Tammy Slaton’s weight loss and overall life journey has been tumultuous over the series’ three seasons. She’s bounced from one relationship to another, ended up in rehab for her food addiction and gained back all the weight she worked hard to lose.
1000-LB Sisters: Does Tammy Slaton Want Kids?
Although the 35-year-old Kentucky woman sees herself getting married, she has never had any desire to have children. Understandably, Tammy Slaton must be frustrated by the constant comparisons with Amy. So when asked if she wants to have a family one day, her reaction is often one of irritation.
Although Tammy Slaton’s weight has fluctuated here and there since the start of 1000-Lb Sisters in January 2020, she has remained close to 600 kilos.
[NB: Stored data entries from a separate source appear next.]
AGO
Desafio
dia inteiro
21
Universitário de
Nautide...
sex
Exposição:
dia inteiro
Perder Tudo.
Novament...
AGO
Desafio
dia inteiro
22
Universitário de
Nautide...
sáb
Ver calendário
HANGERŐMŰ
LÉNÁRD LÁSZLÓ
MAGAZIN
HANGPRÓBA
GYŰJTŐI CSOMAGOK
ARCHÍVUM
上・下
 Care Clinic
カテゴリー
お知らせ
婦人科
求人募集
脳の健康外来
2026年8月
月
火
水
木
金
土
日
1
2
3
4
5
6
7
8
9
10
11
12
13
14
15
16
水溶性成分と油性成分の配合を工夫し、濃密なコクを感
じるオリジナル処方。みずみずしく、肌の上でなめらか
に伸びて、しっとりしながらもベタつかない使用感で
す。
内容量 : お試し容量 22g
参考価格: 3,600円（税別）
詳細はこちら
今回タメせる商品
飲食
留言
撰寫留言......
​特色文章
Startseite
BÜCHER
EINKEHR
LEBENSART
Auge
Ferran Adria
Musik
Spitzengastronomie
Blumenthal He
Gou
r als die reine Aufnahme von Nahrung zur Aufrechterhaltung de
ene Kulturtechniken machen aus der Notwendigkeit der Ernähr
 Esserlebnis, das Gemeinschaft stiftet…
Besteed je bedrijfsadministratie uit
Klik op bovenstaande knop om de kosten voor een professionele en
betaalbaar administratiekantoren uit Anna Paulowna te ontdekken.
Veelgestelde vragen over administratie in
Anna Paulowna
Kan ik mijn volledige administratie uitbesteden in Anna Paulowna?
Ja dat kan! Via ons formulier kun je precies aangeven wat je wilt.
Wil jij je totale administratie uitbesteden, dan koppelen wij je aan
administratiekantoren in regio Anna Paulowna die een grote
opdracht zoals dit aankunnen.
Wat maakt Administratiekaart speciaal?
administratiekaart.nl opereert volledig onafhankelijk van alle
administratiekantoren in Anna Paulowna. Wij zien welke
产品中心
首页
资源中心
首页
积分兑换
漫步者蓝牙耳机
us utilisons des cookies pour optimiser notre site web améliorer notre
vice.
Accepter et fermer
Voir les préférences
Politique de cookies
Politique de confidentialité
Her lack of progress (or rather, regression) even forced bariatric surgeon Dr. Charles Procter to drop her as a patient, referring her to one of his bariatric surgery colleagues in Kentucky.
According to the American College of Obstetricians and Gynaecologists, Tammy would be at risk of many serious illnesses if she were to become pregnant now. Obesity during pregnancy puts you at risk for gestational hypertension, gestational diabetes and obstructive sleep apnoea, to name but a few.